Worlds Collide in the Time of COVID-19

Updated: Oct 2, 2020

April 10, 2020

Now more than ever, I exist between two worlds. Let’s call them World A and World B. World A is the world in which concerned parents who look like me post on social media about how far behind their children are falling because our school district cannot make distance learning or e-learning or whatever they are calling it happen. World B is the world in which I am trying to help a homeless pregnant diabetic get off the streets because she is terrified of contracting COVID-19 and what that would mean for her unborn child. World A: friends are suddenly working from home while supervising their children’s schooling and trying not to murder their spouses who have filled all available storage with toilet paper (or candy, ahem). World B: there are 600 and then 800 and then 1,100 and now 1,400 people on the list to receive help paying their April rent. It is April 10th. We’re still working on April, but what will happen in May? World B people don’t have the money to stock up on anything. World A: my mom plotting secret visits to her hairdresser to touch up her highlights and cover her gray hair. World B: hairdressers, housekeepers, and hotel staff calling and wondering how they will make up 1, 2, 3 or more months of lost income.


I live in Santa Clara County, where the median income for a family of 4 is $126,606. It is a county full of tech workers and the people who support their lifestyles. Many not directly employed in tech were already struggling to make ends meet even before COVID-19 -- the number of homeless people in my city increased by 46% over the last 2 years. The main road leading to the tech companies is lined with RVs (many lacking in fresh water) housing workers who cannot afford the more than $3,000 average monthly rent for even a one-bedroom apartment.

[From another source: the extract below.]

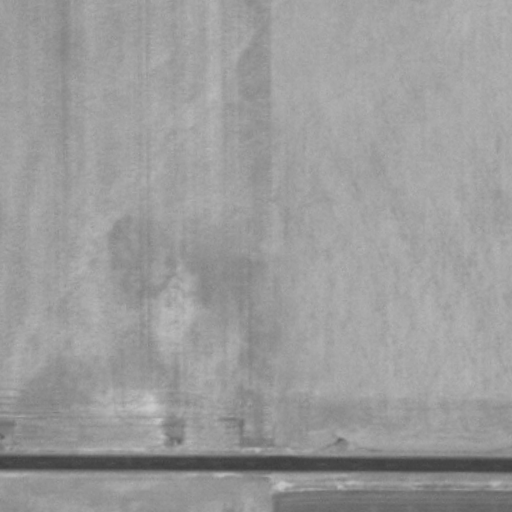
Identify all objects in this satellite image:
road: (255, 465)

We are a tech family – my husband and I met 20 years ago as undergraduates at MIT. After a career in World A, I have spent the last 3 years working at a small nonprofit helping people who occupy World B. This nonprofit offers a food pantry, housing case management, senior services, and more. In this new reality, my worlds collide every day. Parents of my children’s friends come in to request food. An acquaintance can no longer pay her housekeeper, and the housekeeper calls for help with rent unaware that I know her former employer. I open an email from someone seeking rental assistance and realize I know her professionally. It is only a matter of time until I walk into work and see a neighbor or a friend in a desperate situation.

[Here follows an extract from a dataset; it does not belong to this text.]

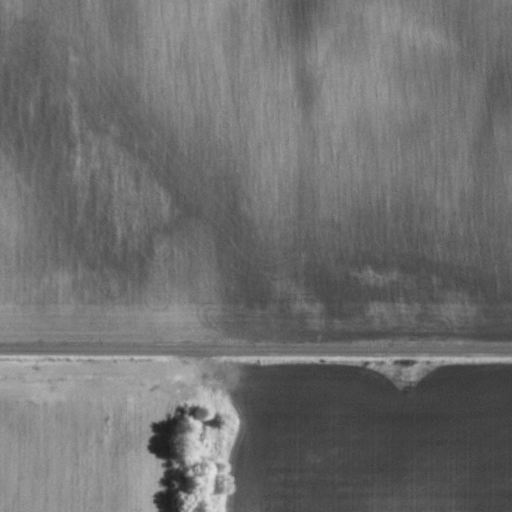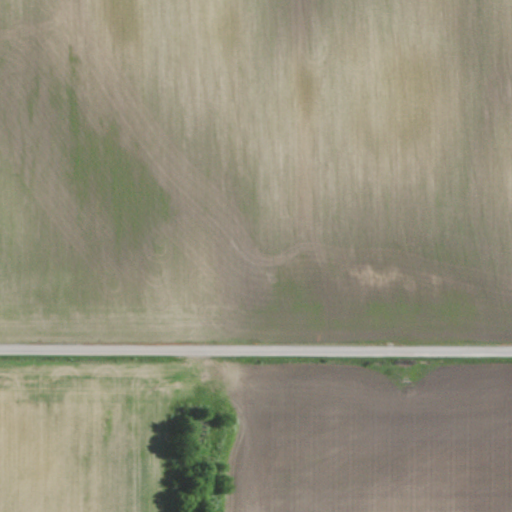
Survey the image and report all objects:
road: (255, 351)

How did I get to World A? Did I work hard? Sure. Did I make good choices? Definitely. Was I born into the right family? If you’ve met my parents, you may find this debatable (and funny), but for these purposes, yes. Did I marry well? Yes. Is it fair? No. It’s not fair. So I do what I can to help others and teach my children to do so as well. When I get home from a long day in World B and find my kids fighting over some World A nonsense like how much time they can spend on their tablets, it’s hard. I want to tell them about the homeless person with respiratory issues struggling to get temporary housing to whom I just handed a bag of food. And sometimes I do tell them. But they’re 5 and 8 and they don’t really get it. I hope that one day they understand and do what they can to help. Until then, I’ll try my best not to get frustrated by things that seem so minor to me, but are so major to them at a time when their worlds have shrunk to the size of our house.


I am writing this as I sit in a parking lot wearing a mask (not an N-95 because we ran out of those) checking people in for a food distribution. California in April is supposed to be warmer than this, but there is a breeze that chills the people waiting for food and me and disturbs the papers I have to pass out with updates to our services. There are all kinds of people here: an older couple who immigrated from Russia decades ago and don’t speak English, a Spanish speaker who is unable to write her name and lives in a small apartment with 7 other people, an Asian man around my age with an easy smile who recently lost his restaurant job. During a slow moment after the initial rush of people, someone from World A rides up on a bicycle and hands me a $1,000 check. As I sanitize my hands, I think about how I wish we could use it to build a bridge between the two worlds.